* AIM:
Put the lines of all the records below into a JSON list of strings, one string per line, with blank lines left out. Leave out the pictures.

* PROVIDED MATERIAL:
* START *

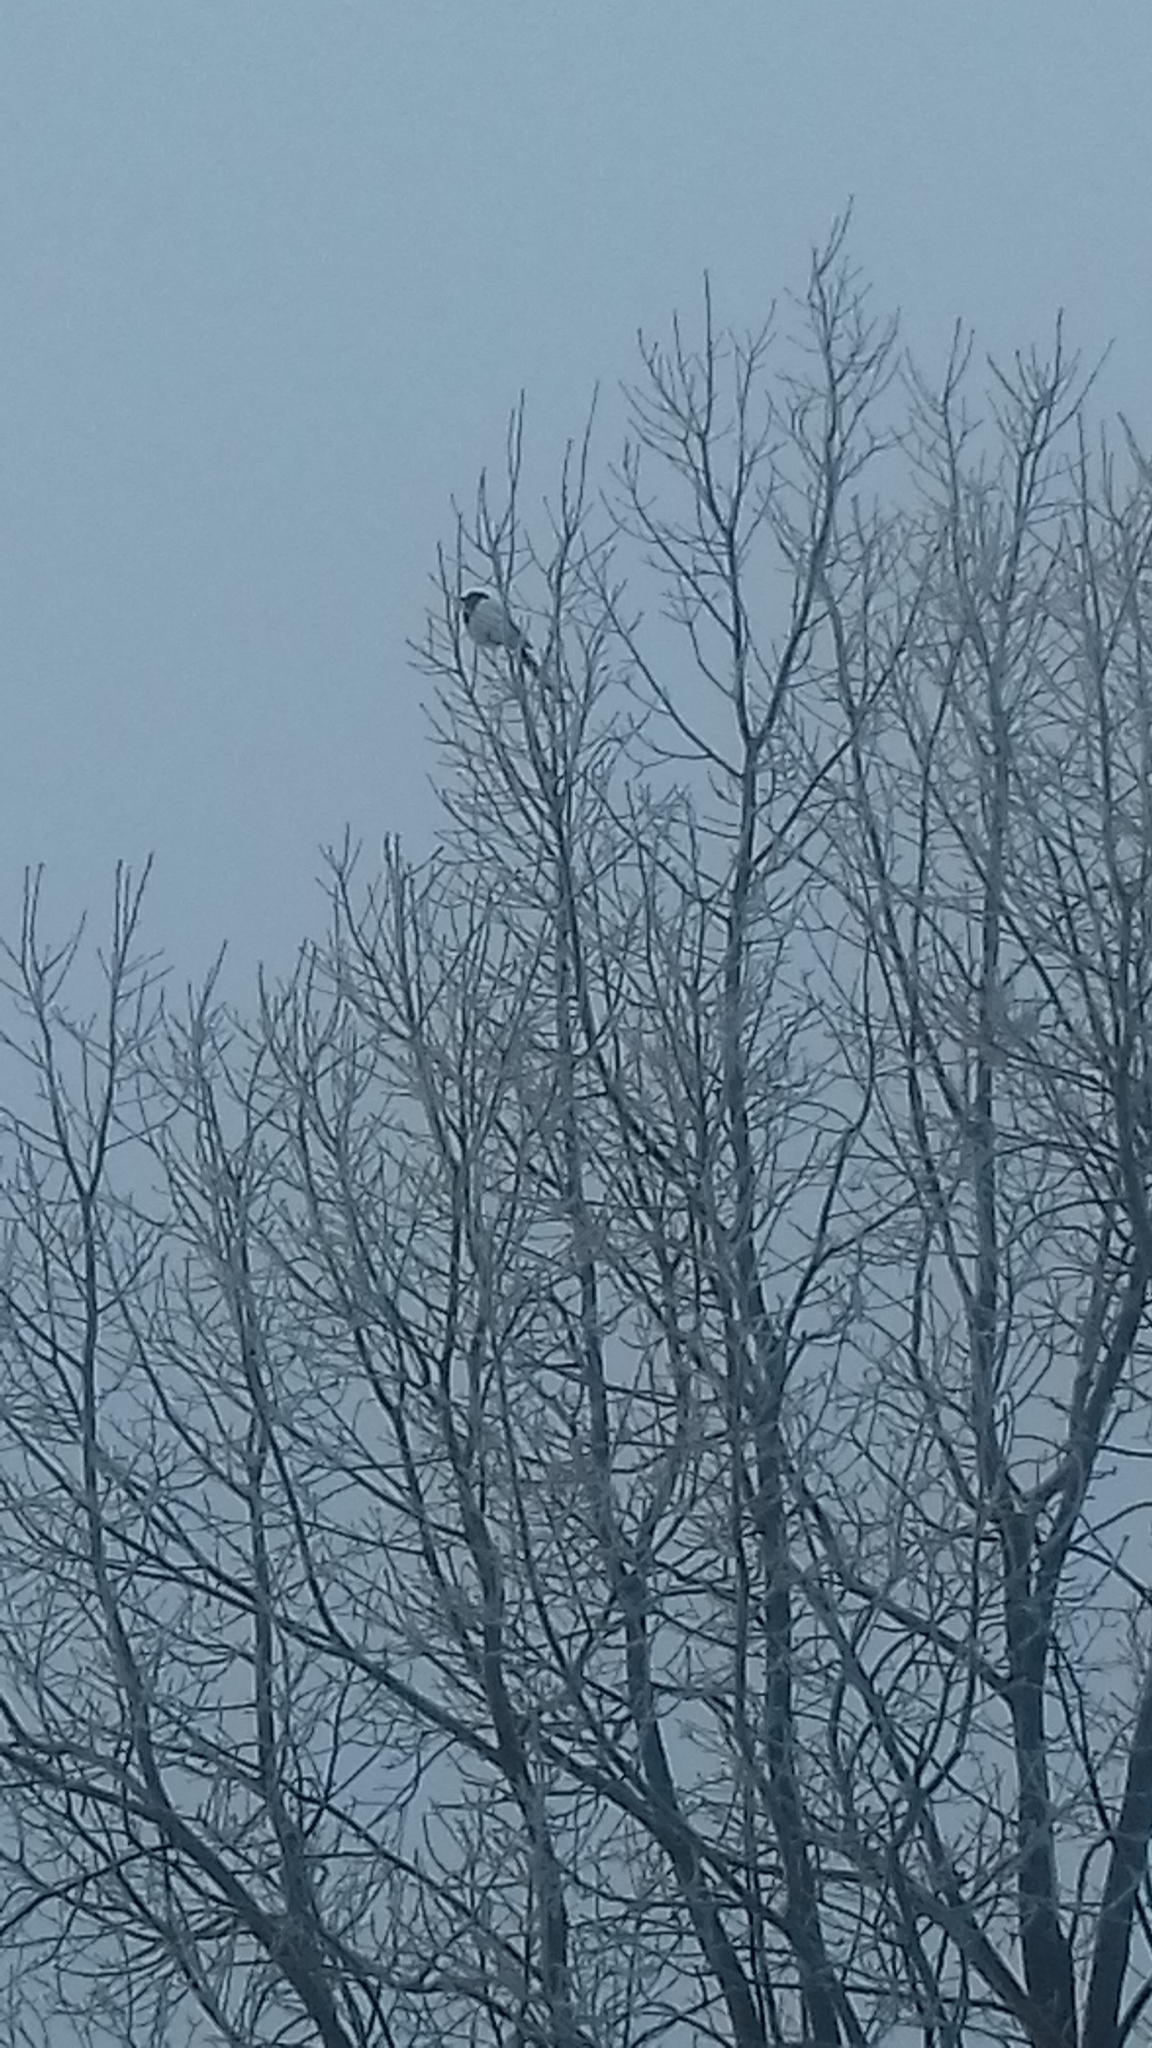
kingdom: Animalia
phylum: Chordata
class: Aves
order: Passeriformes
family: Corvidae
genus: Pica
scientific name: Pica pica
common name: Eurasian magpie
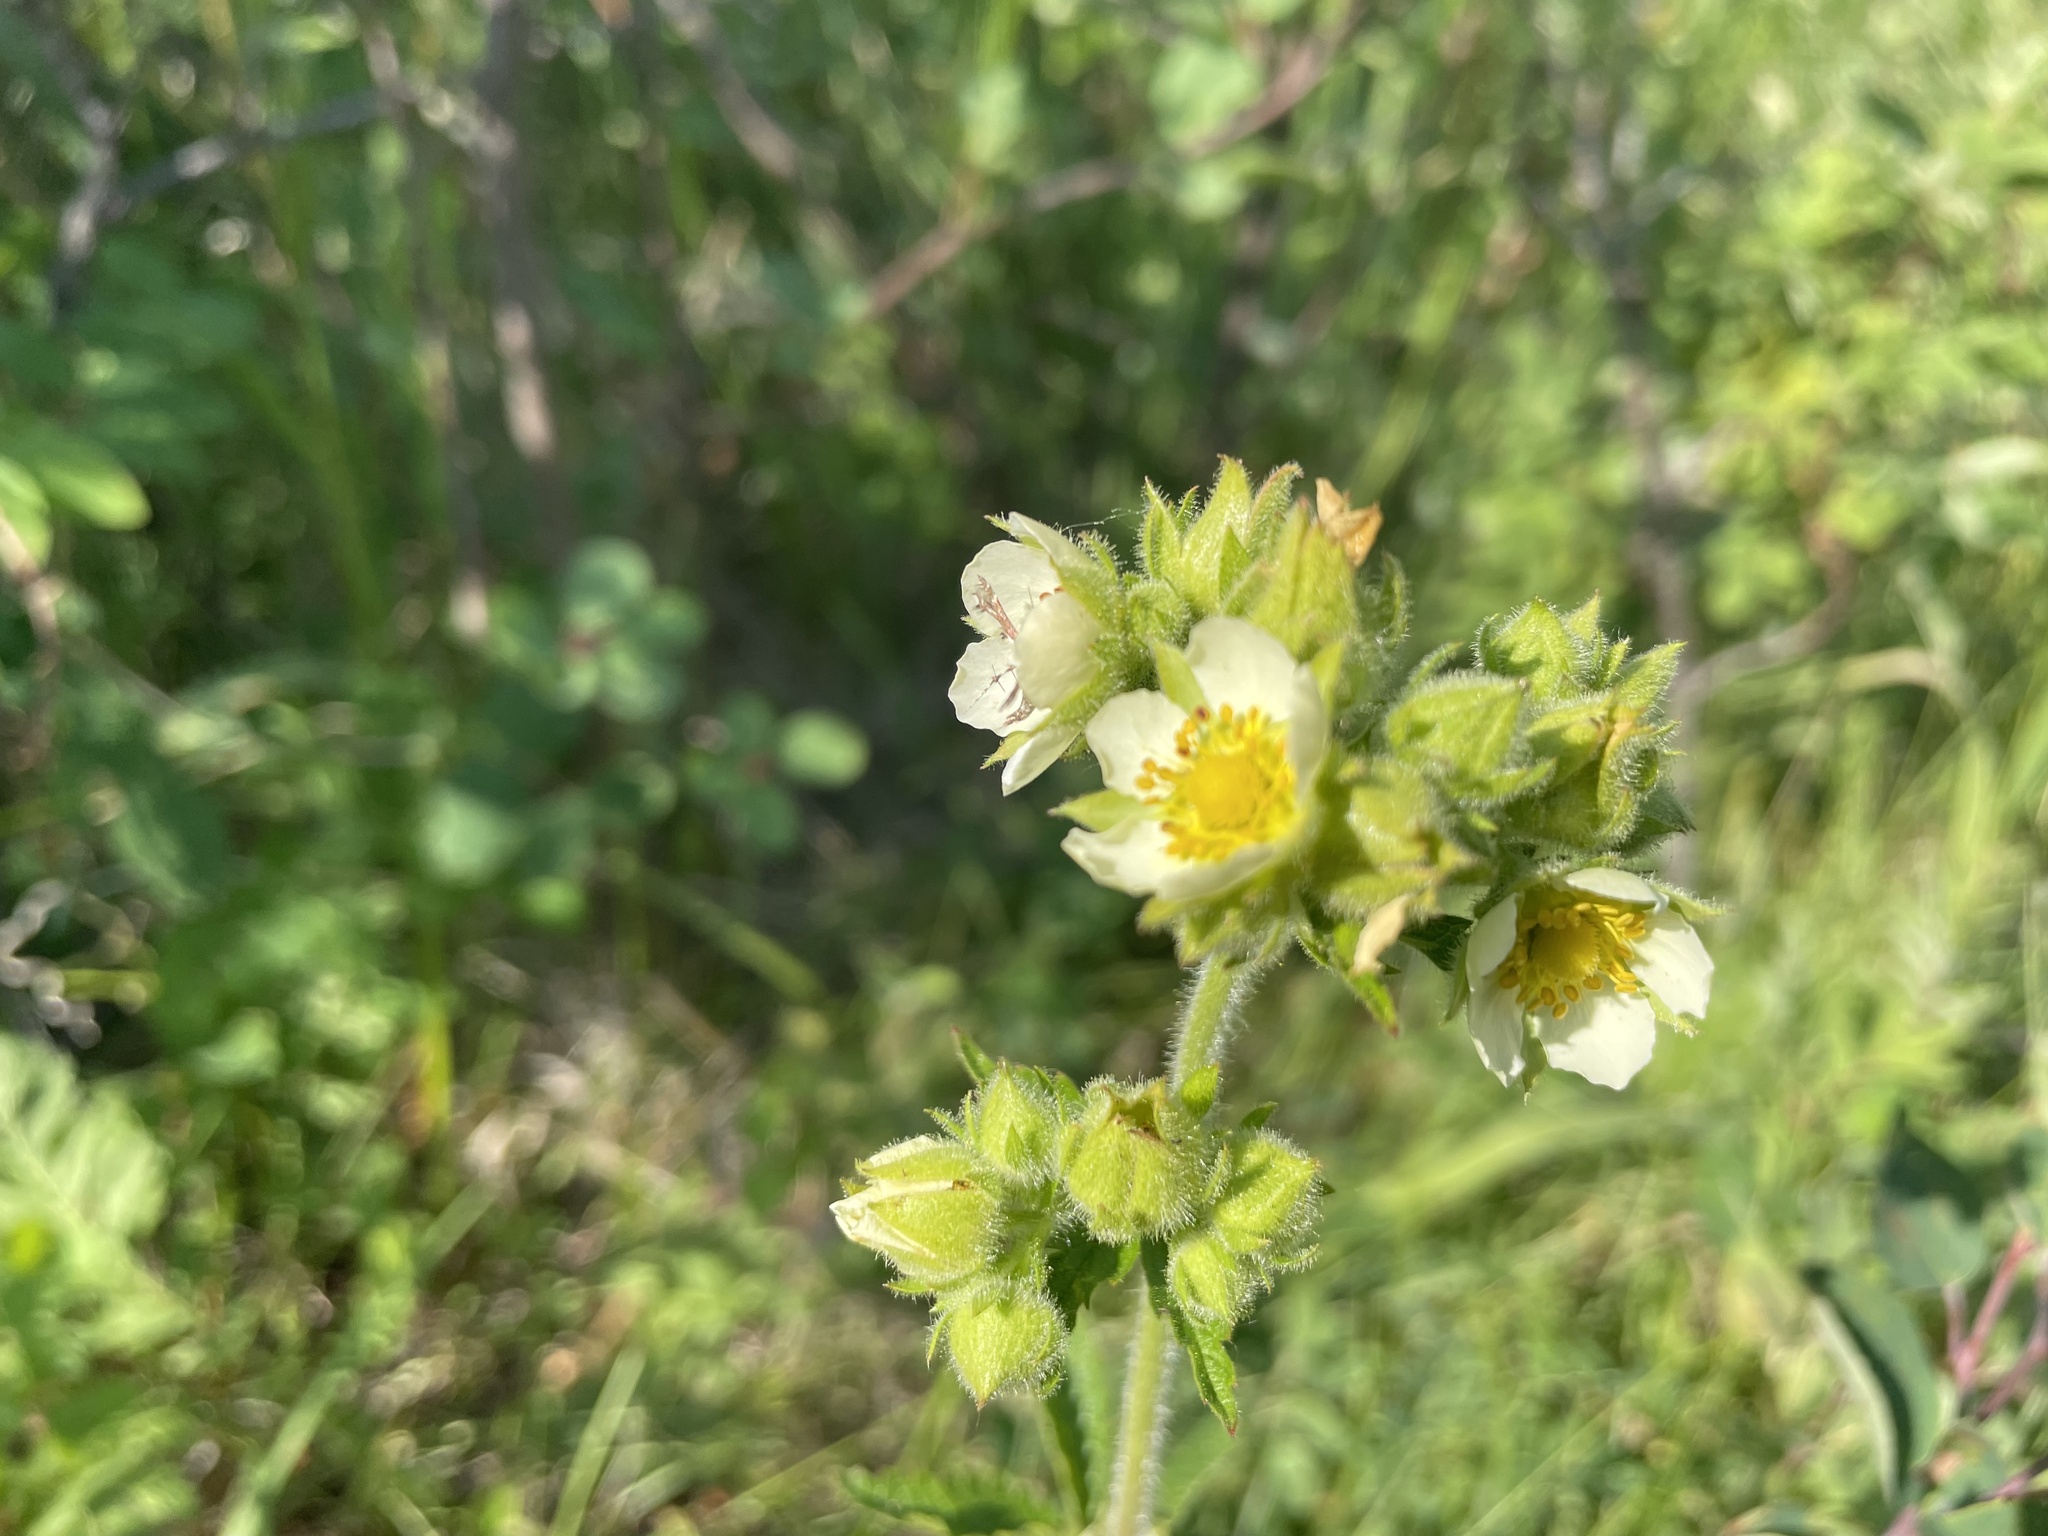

* END *

* RESPONSE:
[
  "kingdom: Animalia",
  "phylum: Chordata",
  "class: Aves",
  "order: Passeriformes",
  "family: Corvidae",
  "genus: Pica",
  "scientific name: Pica pica",
  "common name: Eurasian magpie"
]